§ **EXERCISE DESCRIPTION**:
Starting at the first line of the data, print each line verbatim up to and including the line bearing "Apartamento de lujo en París Louvre III", omitting pictures.

======

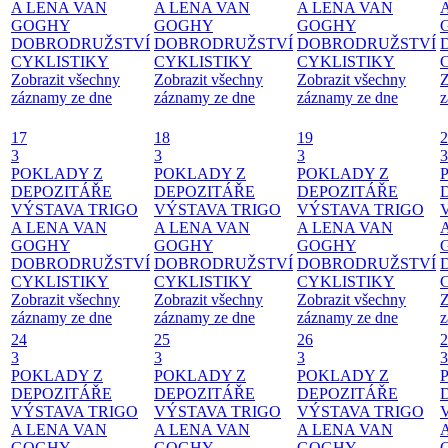
A LENA VAN
A LENA VAN
A LENA VAN
GOGHY
GOGHY
GOGHY
DOBRODRUŽSTVÍ
DOBRODRUŽSTVÍ
DOBRODRUŽSTVÍ
CYKLISTIKY
CYKLISTIKY
CYKLISTIKY
Zobrazit všechny
Zobrazit všechny
Zobrazit všechny
Z
záznamy ze dne
záznamy ze dne
záznamy ze dne
z
17
18
19
2
3
3
3
3
POKLADY Z
POKLADY Z
POKLADY Z
DEPOZITÁŘE
DEPOZITÁŘE
DEPOZITÁŘE
VÝSTAVA TRIGO
VÝSTAVA TRIGO
VÝSTAVA TRIGO
A LENA VAN
A LENA VAN
A LENA VAN
GOGHY
GOGHY
GOGHY
DOBRODRUŽSTVÍ
DOBRODRUŽSTVÍ
DOBRODRUŽSTVÍ
CYKLISTIKY
CYKLISTIKY
CYKLISTIKY
Zobrazit všechny
Zobrazit všechny
Zobrazit všechny
Z
záznamy ze dne
záznamy ze dne
záznamy ze dne
z
24
25
26
2
3
3
3
3
POKLADY Z
POKLADY Z
POKLADY Z
DEPOZITÁŘE
DEPOZITÁŘE
DEPOZITÁŘE
VÝSTAVA TRIGO
VÝSTAVA TRIGO
VÝSTAVA TRIGO
A LENA VAN
A LENA VAN
A LENA VAN
GOGHY
GOGHY
GOGHY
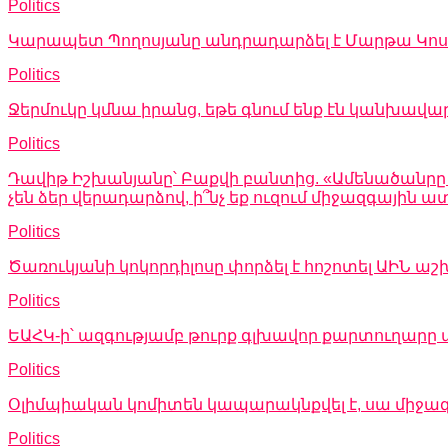
Politics
Կարապետ Պողոսյանը անդրադարձել է Մարթա Կոսի 
Politics
Ջերմուկը կմնա իրանց, եթե գնում ենք էն կանխավա
Politics
Դավիթ Իշխանյանը՝ Բաքվի բանտից. «Ամենածանրը այն
չեն ձեր վերադարձով, ի՞նչ եք ուզում միջազգային
Politics
Ծառուկյանի կոկորդիլոսը փորձել է հոշոտել ԱԻՆ
Politics
ԵԱՀԿ-ի՝ ազգությամբ թուրք գլխավոր քարտուղարը 
Politics
Օլիմպիական կոմիտեն կապարակնքվել է, սա միջա
Politics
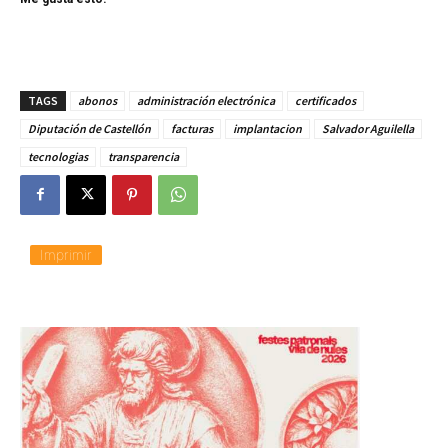
TAGS
abonos
administración electrónica
certificados
Diputación de Castellón
facturas
implantacion
Salvador Aguilella
tecnologias
transparencia
Imprimir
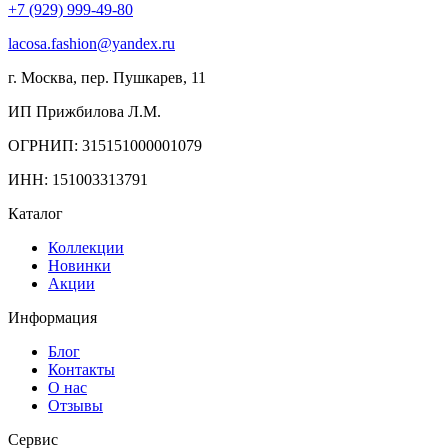
+7 (929) 999-49-80
lacosa.fashion@yandex.ru
г. Москва, пер. Пушкарев, 11
ИП Прижбилова Л.М.
ОГРНИП: 315151000001079
ИНН: 151003313791
Каталог
Коллекции
Новинки
Акции
Информация
Блог
Контакты
О нас
Отзывы
Сервис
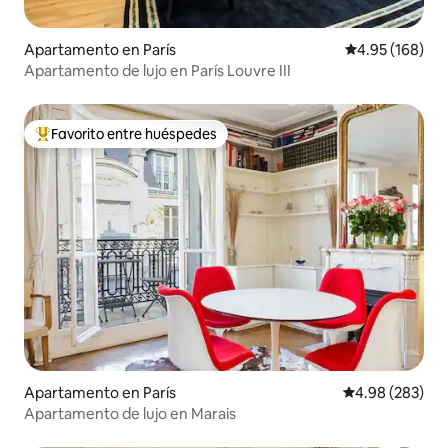
Apartamento en París
Calificación pr
4.95 (168)
Apartamento de lujo en París Louvre III
Favorito entre huéspedes
Favorito entre huéspedes preferido
Apartamento en París
Calificación pr
4.98 (283)
Apartamento de lujo en Marais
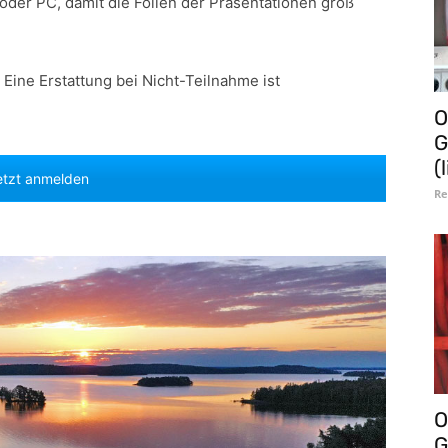
oder PC, damit die Folien der Präsentationen groß
 Eine Erstattung bei Nicht-Teilnahme ist
O
G
(
etzt anmelden
Re
O
G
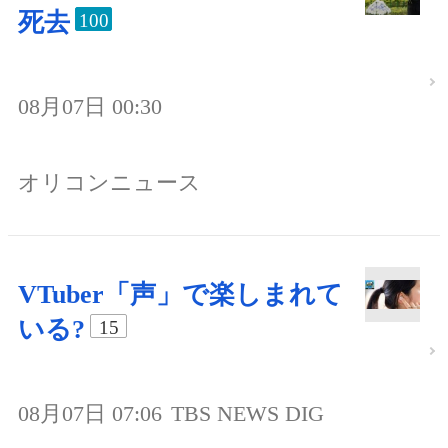
死去
100
08月07日 00:30
オリコンニュース
VTuber「声」で楽しまれて
いる?
15
08月07日 07:06
TBS NEWS DIG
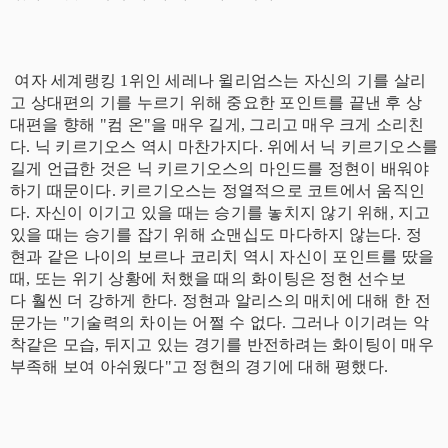
여자 세계랭킹 1위인 세레나 윌리엄스는 자신의 기를 살리
고 상대편의 기를 누르기 위해 중요한 포인트를 끝낸 후 상
대편을 향해 "컴 온"을 매우 길게, 그리고 매우 크게 소리친
다. 닉 키르기오스 역시 마찬가지다. 위에서 닉 키르기오스를
길게 언급한 것은 닉 키르기오스의 마인드를 정현이 배워야
하기 때문이다. 키르기오스는 정열적으로 코트에서 움직인
다. 자신이 이기고 있을 때는 승기를 놓치지 않기 위해, 지고
있을 때는 승기를 잡기 위해 쇼맨십도 마다하지 않는다. 정
현과 같은 나이의 보르나 코리치 역시 자신이 포인트를 땄을
때, 또는 위기 상황에 처했을 때의 화이팅은 정현 선수보
다 훨씬 더 강하게 한다. 정현과 알리스의 매치에 대해 한 전
문가는 "기술력의 차이는 어쩔 수 없다. 그러나 이기려는 악
착같은 모습, 뒤지고 있는 경기를 반전하려는 화이팅이 매우
부족해 보여 아쉬웠다"고 정현의 경기에 대해 평했다.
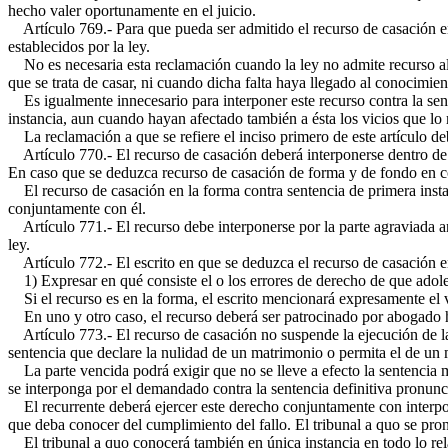
hecho valer oportunamente en el juicio.
Artículo 769.- Para que pueda ser admitido el recurso de casación en 
establecidos por la ley.
No es necesaria esta reclamación cuando la ley no admite recurso alg
que se trata de casar, ni cuando dicha falta haya llegado al conocimie
Es igualmente innecesario para interponer este recurso contra la sent
instancia, aun cuando hayan afectado también a ésta los vicios que lo
La reclamación a que se refiere el inciso primero de este artículo deb
Artículo 770.- El recurso de casación deberá interponerse dentro de los
En caso que se deduzca recurso de casación de forma y de fondo en c
El recurso de casación en la forma contra sentencia de primera instan
conjuntamente con él.
Artículo 771.- El recurso debe interponerse por la parte agraviada an
ley.
Artículo 772.- El escrito en que se deduzca el recurso de casación e
1) Expresar en qué consiste el o los errores de derecho de que adolece
Si el recurso es en la forma, el escrito mencionará expresamente el v
En uno y otro caso, el recurso deberá ser patrocinado por abogado h
Artículo 773.- El recurso de casación no suspende la ejecución de la s
sentencia que declare la nulidad de un matrimonio o permita el de un
La parte vencida podrá exigir que no se lleve a efecto la sentencia mie
se interponga por el demandado contra la sentencia definitiva pronuncia
El recurrente deberá ejercer este derecho conjuntamente con interpone
que deba conocer del cumplimiento del fallo. El tribunal a quo se pronu
El tribunal a quo conocerá también en única instancia en todo lo rela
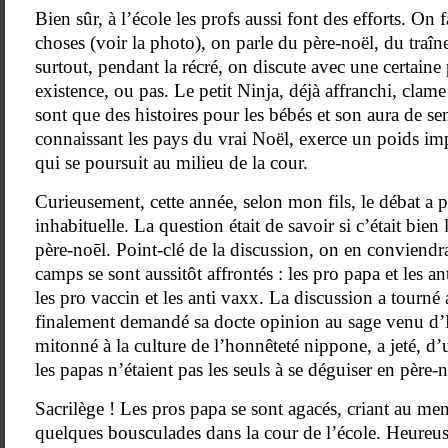
Bien sûr, à l’école les profs aussi font des efforts. On 
choses (voir la photo), on parle du père-noël, du traîn
surtout, pendant la récré, on discute avec une certaine
existence, ou pas. Le petit Ninja, déjà affranchi, clam
sont que des histoires pour les bébés et son aura de se
connaissant les pays du vrai Noël, exerce un poids imp
qui se poursuit au milieu de la cour.
Curieusement, cette année, selon mon fils, le débat a p
inhabituelle. La question était de savoir si c’était bien l
père-noēl. Point-clé de la discussion, on en conviendr
camps se sont aussitôt affrontés : les pro papa et les
les pro vaccin et les anti vaxx. La discussion a tourné 
finalement demandé sa docte opinion au sage venu d’E
mitonné à la culture de l’honnêteté nippone, a jeté, d’
les papas n’étaient pas les seuls à se déguiser en père-n
Sacrilège ! Les pros papa se sont agacés, criant au men
quelques bousculades dans la cour de l’école. Heureus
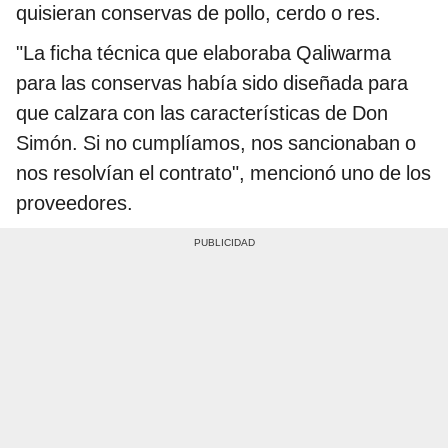
quisieran conservas de pollo, cerdo o res.
"La ficha técnica que elaboraba Qaliwarma
para las conservas había sido diseñada para
que calzara con las características de Don
Simón. Si no cumplíamos, nos sancionaban o
nos resolvían el contrato", mencionó uno de los
proveedores.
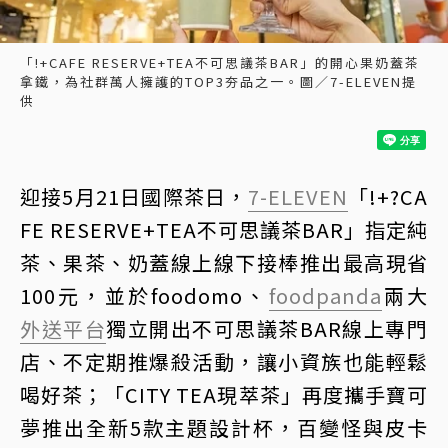
「!+CAFE RESERVE+TEA不可思議茶BAR」的開心果奶蓋茶
拿鐵，為社群萬人擁護的TOP3夯品之一。圖／7-ELEVEN提
供
迎接5月21日國際茶日，
7-ELEVEN
「!+?CA
FE RESERVE+TEA不可思議茶BAR」指定純
茶、果茶、奶蓋線上線下接棒推出最高現省
100元，並於foodomo、
foodpanda
兩大
外送平台
獨立開出不可思議茶BAR線上專門
店、不定期推爆殺活動，讓小資族也能輕鬆
喝好茶；「CITY TEA現萃茶」再度攜手寶可
夢推出全新5款主題設計杯，百變怪與皮卡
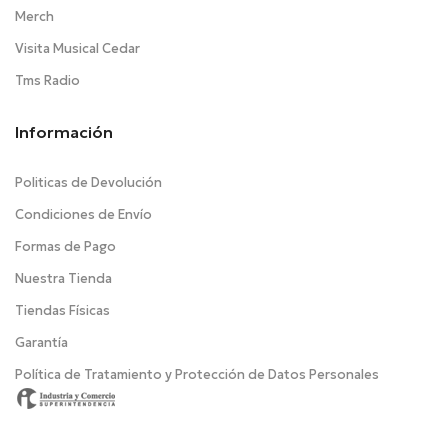
Merch
Visita Musical Cedar
Tms Radio
Información
Politicas de Devolución
Condiciones de Envío
Formas de Pago
Nuestra Tienda
Tiendas Físicas
Garantía
Política de Tratamiento y Protección de Datos Personales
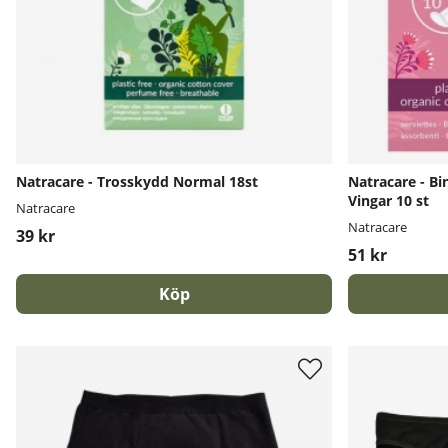
Natracare - Trosskydd Normal 18st
Natracare - Bi
Vingar 10 st
Natracare
Natracare
39 kr
51 kr
Köp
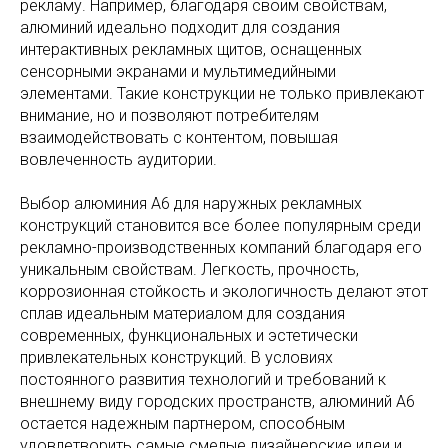
рекламу. Например, благодаря своим свойствам,
алюминий идеально подходит для создания
интерактивных рекламных щитов, оснащенных
сенсорными экранами и мультимедийными
элементами. Такие конструкции не только привлекают
внимание, но и позволяют потребителям
взаимодействовать с контентом, повышая
вовлеченность аудитории.
Выбор алюминия А6 для наружных рекламных
конструкций становится все более популярным среди
рекламно-производственных компаний благодаря его
уникальным свойствам. Легкость, прочность,
коррозионная стойкость и экологичность делают этот
сплав идеальным материалом для создания
современных, функциональных и эстетически
привлекательных конструкций. В условиях
постоянного развития технологий и требований к
внешнему виду городских пространств, алюминий А6
остается надежным партнером, способным
удовлетворить самые смелые дизайнерские идеи и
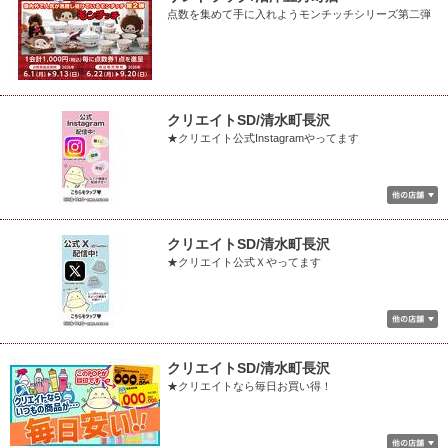
点数を集めて手に入れようモンチッチシリーズ第二弾
クリエイトSD/清水町長沢
★クリエイト公式Instagramやってます
クリエイトSD/清水町長沢
★クリエイト公式Ｘやってます
クリエイトSD/清水町長沢
★クリエイトなら毎日お買い得！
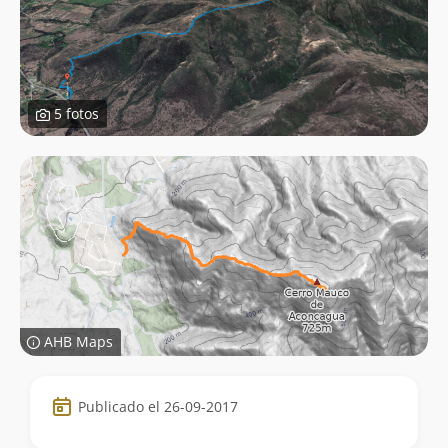
5 fotos
AHB Maps
Datos
Publicado el 26-09-2017
de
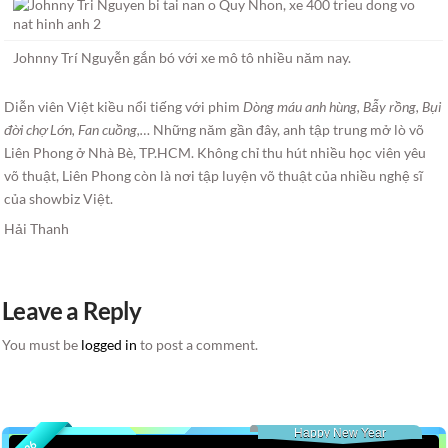
Johnny Trí Nguyễn gắn bó với xe mô tô nhiều năm nay.
Diễn viên Việt kiều nổi tiếng với phim
Dòng máu anh hùng, Bẫy rồng, Bụi
đời chợ Lớn, Fan cuồng,…
Những năm gần đây, anh tập trung mở lò võ
Liên Phong ở Nhà Bè, TP.HCM. Không chỉ thu hút nhiều học viên yêu
võ thuật, Liên Phong còn là nơi tập luyện võ thuật của nhiều nghệ sĩ
của showbiz Việt.
Hải Thanh
Leave a Reply
You must be
logged in
to post a comment.
Happy New Year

======

§ **OUTPUT FOR THIS EXERCISE**:
A LENA VAN
A LENA VAN
A LENA VAN
GOGHY
GOGHY
GOGHY
DOBRODRUŽSTVÍ
DOBRODRUŽSTVÍ
DOBRODRUŽSTVÍ
CYKLISTIKY
CYKLISTIKY
CYKLISTIKY
Zobrazit všechny
Zobrazit všechny
Zobrazit všechny
Z
záznamy ze dne
záznamy ze dne
záznamy ze dne
z
17
18
19
2
3
3
3
3
POKLADY Z
POKLADY Z
POKLADY Z
DEPOZITÁŘE
DEPOZITÁŘE
DEPOZITÁŘE
VÝSTAVA TRIGO
VÝSTAVA TRIGO
VÝSTAVA TRIGO
A LENA VAN
A LENA VAN
A LENA VAN
GOGHY
GOGHY
GOGHY
DOBRODRUŽSTVÍ
DOBRODRUŽSTVÍ
DOBRODRUŽSTVÍ
CYKLISTIKY
CYKLISTIKY
CYKLISTIKY
Zobrazit všechny
Zobrazit všechny
Zobrazit všechny
Z
záznamy ze dne
záznamy ze dne
záznamy ze dne
z
24
25
26
2
3
3
3
3
POKLADY Z
POKLADY Z
POKLADY Z
DEPOZITÁŘE
DEPOZITÁŘE
DEPOZITÁŘE
VÝSTAVA TRIGO
VÝSTAVA TRIGO
VÝSTAVA TRIGO
A LENA VAN
A LENA VAN
A LENA VAN
GOGHY
GOGHY
GOGHY
Politics
Կարապետ Պողոսյանը անդրադարձել է Մարթա Կոսի 
Politics
Ջերմուկը կմնա իրանց, եթե գնում ենք էն կանխավա
Politics
Դավիթ Իշխանյանը՝ Բաքվի բանտից. «Ամենածանրը այն
չեն ձեր վերադարձով, ի՞նչ եք ուզում միջազգային
Politics
Ծառուկյանի կոկորդիլոսը փորձել է հոշոտել ԱԻՆ
Politics
ԵԱՀԿ-ի՝ ազգությամբ թուրք գլխավոր քարտուղարը 
Politics
Օլիմպիական կոմիտեն կապարակնքվել է, սա միջա
Politics
TAGS
abonos
administración electrónica
certificados
Diputación de Castellón
facturas
implantacion
Salvador Aguilella
tecnologias
transparencia
Imprimir
+7 (929) 999-49-80
lacosa.fashion@yandex.ru
г. Москва, пер. Пушкарев, 11
ИП Прижбилова Л.М.
ОГРНИП: 315151000001079
ИНН: 151003313791
Каталог
Коллекции
Новинки
Акции
Информация
Блог
Контакты
О нас
Отзывы
Сервис
Apartamento en París
Calificación pr
4.95 (168)
Apartamento de lujo en París Louvre III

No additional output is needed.